As educators who hail from democratic nations, we have a tendency to falsely assume we are somehow immune to the proceedings of the developing nation in which we are living and teaching. Not so, as a group of 20 International Educators, soon to be deported, learned at Jakarta International School, Indonesia.
What happened is this: During an investigation into accusations of child molestation by members of the school’s ‘cleaning’ crew, authorities incidentally discovered that 20 of the 26 foreign-hire teachers were in violation of immigration regulations.

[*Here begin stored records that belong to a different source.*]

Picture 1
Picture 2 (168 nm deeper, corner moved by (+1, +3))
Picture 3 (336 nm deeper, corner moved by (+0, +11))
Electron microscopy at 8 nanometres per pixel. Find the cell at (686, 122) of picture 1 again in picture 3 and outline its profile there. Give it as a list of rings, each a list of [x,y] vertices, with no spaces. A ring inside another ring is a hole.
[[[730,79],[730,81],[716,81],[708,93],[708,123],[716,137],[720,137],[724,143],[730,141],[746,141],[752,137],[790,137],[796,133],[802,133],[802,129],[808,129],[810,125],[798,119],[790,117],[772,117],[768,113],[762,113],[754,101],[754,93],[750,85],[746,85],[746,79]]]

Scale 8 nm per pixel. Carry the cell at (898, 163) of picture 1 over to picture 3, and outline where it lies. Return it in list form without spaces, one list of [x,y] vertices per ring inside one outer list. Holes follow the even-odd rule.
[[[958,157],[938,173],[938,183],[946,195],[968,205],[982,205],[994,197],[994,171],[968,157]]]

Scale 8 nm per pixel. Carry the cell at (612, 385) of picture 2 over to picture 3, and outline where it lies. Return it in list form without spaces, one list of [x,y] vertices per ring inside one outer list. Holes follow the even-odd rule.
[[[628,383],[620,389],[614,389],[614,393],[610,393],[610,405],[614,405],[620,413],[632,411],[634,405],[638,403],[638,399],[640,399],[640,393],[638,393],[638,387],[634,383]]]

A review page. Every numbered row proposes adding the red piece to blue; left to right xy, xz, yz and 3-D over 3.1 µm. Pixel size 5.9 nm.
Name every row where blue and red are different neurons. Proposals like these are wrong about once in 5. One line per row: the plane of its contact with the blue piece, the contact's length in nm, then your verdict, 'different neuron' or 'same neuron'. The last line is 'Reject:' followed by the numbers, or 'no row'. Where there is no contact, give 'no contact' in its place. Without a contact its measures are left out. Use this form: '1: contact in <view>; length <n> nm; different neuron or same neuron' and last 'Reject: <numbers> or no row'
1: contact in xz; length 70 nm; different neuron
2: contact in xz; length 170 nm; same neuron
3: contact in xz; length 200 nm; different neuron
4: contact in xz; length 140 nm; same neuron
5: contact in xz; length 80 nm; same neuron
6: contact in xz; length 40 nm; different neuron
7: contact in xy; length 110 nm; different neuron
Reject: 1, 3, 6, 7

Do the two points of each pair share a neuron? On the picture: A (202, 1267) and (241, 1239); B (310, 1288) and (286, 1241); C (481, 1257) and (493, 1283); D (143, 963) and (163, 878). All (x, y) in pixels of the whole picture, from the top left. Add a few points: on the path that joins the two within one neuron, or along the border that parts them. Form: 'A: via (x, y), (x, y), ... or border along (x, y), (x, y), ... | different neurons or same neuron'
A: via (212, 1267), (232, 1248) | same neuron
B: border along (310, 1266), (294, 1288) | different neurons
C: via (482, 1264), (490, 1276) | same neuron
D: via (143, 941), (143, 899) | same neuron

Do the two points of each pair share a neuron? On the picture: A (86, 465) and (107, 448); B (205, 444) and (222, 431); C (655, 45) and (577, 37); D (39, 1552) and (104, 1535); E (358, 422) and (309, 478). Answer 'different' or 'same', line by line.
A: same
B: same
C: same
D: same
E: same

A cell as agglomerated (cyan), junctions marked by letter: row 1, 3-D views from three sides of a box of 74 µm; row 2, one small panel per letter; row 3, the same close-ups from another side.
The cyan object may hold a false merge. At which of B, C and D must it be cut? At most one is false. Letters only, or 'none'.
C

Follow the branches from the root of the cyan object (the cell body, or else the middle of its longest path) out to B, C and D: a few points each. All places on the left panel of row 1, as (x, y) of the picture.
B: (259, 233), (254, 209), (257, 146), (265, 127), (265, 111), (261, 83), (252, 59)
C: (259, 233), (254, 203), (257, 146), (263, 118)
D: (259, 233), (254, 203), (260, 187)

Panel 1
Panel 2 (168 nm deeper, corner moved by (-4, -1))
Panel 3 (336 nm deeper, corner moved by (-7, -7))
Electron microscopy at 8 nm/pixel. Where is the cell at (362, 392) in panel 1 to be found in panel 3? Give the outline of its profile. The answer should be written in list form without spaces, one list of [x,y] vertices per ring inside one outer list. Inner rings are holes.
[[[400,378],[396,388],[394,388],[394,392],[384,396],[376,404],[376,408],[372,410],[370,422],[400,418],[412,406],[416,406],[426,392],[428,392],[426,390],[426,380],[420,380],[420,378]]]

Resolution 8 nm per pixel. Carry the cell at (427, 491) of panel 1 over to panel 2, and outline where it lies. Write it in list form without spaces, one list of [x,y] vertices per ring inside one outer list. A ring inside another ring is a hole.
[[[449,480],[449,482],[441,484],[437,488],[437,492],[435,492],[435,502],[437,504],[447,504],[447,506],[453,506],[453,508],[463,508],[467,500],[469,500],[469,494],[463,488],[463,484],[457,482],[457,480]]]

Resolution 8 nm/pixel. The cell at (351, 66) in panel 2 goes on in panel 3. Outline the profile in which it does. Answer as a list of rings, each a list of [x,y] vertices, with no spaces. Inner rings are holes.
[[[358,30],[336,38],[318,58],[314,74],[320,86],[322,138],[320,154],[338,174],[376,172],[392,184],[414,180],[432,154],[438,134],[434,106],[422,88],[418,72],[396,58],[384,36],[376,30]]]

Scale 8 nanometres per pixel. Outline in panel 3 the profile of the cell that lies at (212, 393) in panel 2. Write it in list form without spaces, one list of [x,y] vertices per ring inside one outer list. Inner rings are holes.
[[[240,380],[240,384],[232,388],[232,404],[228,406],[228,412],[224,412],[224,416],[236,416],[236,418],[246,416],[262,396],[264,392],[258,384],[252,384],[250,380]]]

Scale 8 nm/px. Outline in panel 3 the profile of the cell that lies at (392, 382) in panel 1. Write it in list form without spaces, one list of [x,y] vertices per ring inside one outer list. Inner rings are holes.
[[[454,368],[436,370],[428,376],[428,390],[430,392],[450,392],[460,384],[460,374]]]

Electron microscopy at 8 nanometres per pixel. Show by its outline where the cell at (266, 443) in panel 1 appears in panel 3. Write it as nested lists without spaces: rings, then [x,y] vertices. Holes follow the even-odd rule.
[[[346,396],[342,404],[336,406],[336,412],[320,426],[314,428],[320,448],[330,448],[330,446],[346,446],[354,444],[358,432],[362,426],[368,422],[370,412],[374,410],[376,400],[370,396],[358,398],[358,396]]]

It came to light that the teachers’ work permits stipulated middle school teaching positions, but the teachers were actually working in elementary classrooms. You might say that this is really just a matter of semantics, but the teachers were charged with “falsifying a job description on Kitas documents”. All 20 foreign-hire teachers have been scheduled for deportation, leaving them jobless and the school in the lurch for teachers.
On June 6 the teachers’ situation took a surprising downturn when the parents of a kindergarten student came forward to report their child had allegedly been molested by a classroom teacher. The soon-to-be-deported teachers are now being detained in Jakarta for questioning by police.
In a seemingly unrelated move, The Indonesian Education and Culture Ministry (June 2) banned the word ‘international’ from use by foreign private schools, reporting there are 114 such ‘international’ schools in Indonesia. The new law goes so far as to further prohibit using the word in educational units, programs, classes and/or classroom lessons.
Not to diminish the gravity of the child molestation charges at Jakarta International School in any way ( ISR article Pedophiles Among Us), the deportation incident in Indonesia should serve as a heads-up for International Educators in all parts of the world. Yes! Upon arrival we are indeed subject to the laws of the land, even when they may not make sense to us.